* [EXTRACT PROVIDED]
--- START ---
Sunday, May 30, 2010

Dulce et Decorum Est

There is many a boy here today who looks on war as all glory, but, boys, it is all Hell.

William Tecumseh Sherman, June 19, 1879

Photo of the Gettysburg National Cemetery by Mike Davis.

I'm of two minds about Memorial Day. It's fitting to remember those who fell in battle, even in service of a dubious cause. Each soldier who died sacrificed a life for his or her country; their sense of duty and patriotism was the same whether death came in a justifiable cause like the Civil War or in a vain slaughter like the the Iraq War.

What concerns me about Memorial Day is the romanticizing of death in war. This weekend, we'll read newspapers accounts and see TV stories about grieving families. The stories will have an air of unreality, as scenes from a novel or film. As we honor the dead, it's important to recall that these victims are not abstract heroes from a movie. No: They are markers in the never ending tally of the cost of war. Each stone in the photo above represents a son, a husband, a brother, a cousin, a neighbor, a friend -- someone who had a life and lost it, someone whose loss diminished other lives. Each died mutilated and often in unbearable pain. Setting aside their suffering and reducing the pain caused by their deaths to a 60-second TV news spot makes the next war that much more likely.
--- END ---
* [Keypoint text descriptions]
--- START ---
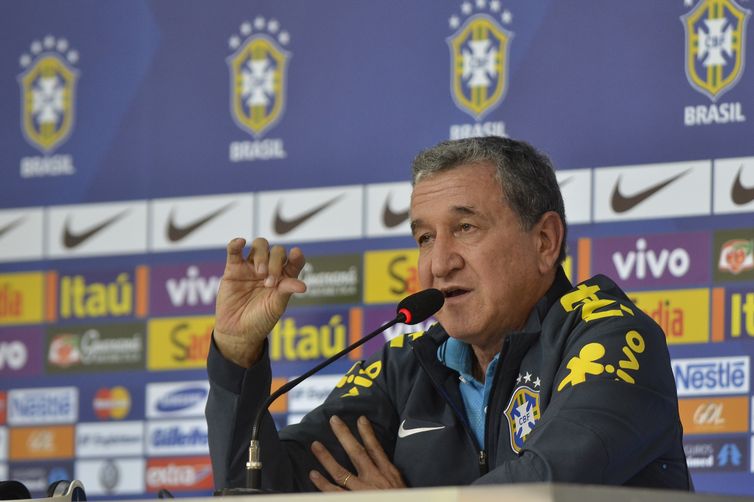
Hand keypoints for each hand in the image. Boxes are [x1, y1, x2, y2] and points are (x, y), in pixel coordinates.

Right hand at [213, 237, 305, 367]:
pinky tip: (240, 242)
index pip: (294, 261)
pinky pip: (234, 251)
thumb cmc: (260, 320)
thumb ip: (286, 292)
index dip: (297, 256)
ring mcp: (251, 267)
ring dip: (262, 255)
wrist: (238, 332)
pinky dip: (236, 244)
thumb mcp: (276, 307)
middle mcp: (270, 269)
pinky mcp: (233, 269)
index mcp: (284, 278)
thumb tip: (303, 285)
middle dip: (275, 263)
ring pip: (260, 246)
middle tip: (269, 283)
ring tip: (259, 273)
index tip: (296, 254)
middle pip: (277, 251)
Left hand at [309, 415, 405, 490]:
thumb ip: (391, 475)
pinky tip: (313, 475)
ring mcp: (362, 491)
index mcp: (388, 473)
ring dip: (326, 458)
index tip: (360, 419)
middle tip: (333, 420)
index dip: (367, 433)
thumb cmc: (404, 498)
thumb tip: (383, 463)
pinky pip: (335, 493)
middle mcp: (374, 479)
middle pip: (356, 453)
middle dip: (344, 435)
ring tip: (315, 445)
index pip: (376, 449)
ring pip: (341, 472)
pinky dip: (323, 484)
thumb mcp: (401, 485)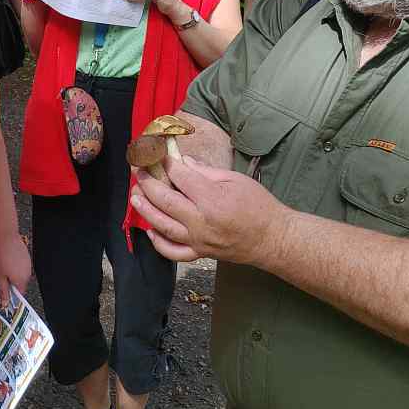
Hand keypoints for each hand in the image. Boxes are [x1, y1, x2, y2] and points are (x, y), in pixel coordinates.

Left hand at [0, 232, 31, 305]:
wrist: (5, 237)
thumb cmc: (1, 256)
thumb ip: (3, 291)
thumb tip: (5, 303)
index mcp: (21, 281)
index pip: (20, 294)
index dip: (11, 295)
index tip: (4, 293)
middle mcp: (28, 274)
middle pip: (20, 284)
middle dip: (10, 283)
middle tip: (0, 277)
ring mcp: (28, 264)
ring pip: (20, 274)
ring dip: (12, 273)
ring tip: (2, 266)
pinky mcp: (27, 256)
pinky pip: (21, 265)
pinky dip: (14, 265)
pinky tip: (6, 259)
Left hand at [129, 155, 290, 265]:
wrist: (273, 239)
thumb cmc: (259, 206)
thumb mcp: (235, 180)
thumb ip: (205, 171)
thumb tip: (182, 162)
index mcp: (212, 199)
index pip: (180, 177)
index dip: (166, 164)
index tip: (158, 155)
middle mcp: (202, 222)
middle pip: (165, 200)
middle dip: (148, 183)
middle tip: (138, 172)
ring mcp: (199, 240)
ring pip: (163, 226)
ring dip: (145, 210)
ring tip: (135, 196)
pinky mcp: (201, 253)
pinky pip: (173, 252)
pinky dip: (158, 243)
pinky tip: (150, 230)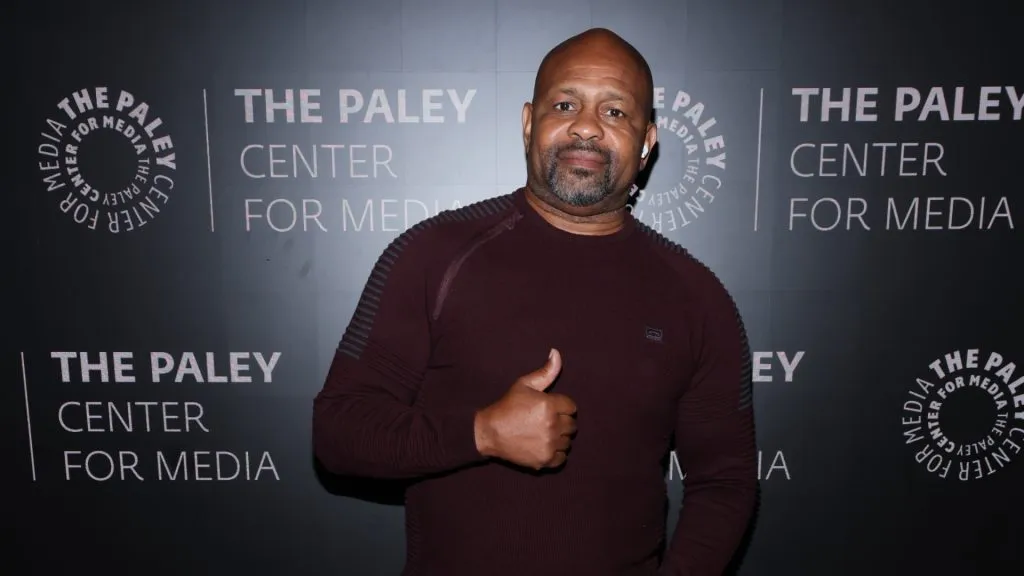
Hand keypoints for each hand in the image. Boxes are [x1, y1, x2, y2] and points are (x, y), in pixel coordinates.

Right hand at [474, 348, 577, 469]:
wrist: (489, 432)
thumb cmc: (507, 406)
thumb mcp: (524, 384)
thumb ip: (545, 372)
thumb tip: (556, 353)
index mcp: (550, 405)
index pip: (571, 407)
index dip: (561, 407)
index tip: (549, 409)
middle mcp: (552, 425)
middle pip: (572, 425)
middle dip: (562, 422)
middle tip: (545, 422)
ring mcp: (549, 444)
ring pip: (567, 442)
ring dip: (559, 438)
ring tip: (543, 434)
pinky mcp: (545, 460)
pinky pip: (562, 458)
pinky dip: (555, 454)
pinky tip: (543, 446)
--- END ---
* [APPLY WHAT YOU READ]
1. In the Memorial Day post, who took the photo of the Gettysburg National Cemetery?
2. Return the passage of the Memorial Day post starting at "Dulce et Decorum" and ending at "by Mike Davis.".
The listing comes from a different source than the Memorial Day post.

* [SOLUTIONS IN ORDER]
1. Mike Davis

2.
Dulce et Decorum Est

There is many a boy here today who looks on war as all glory, but, boys, it is all Hell.

William Tecumseh Sherman, June 19, 1879

Photo of the Gettysburg National Cemetery by Mike Davis.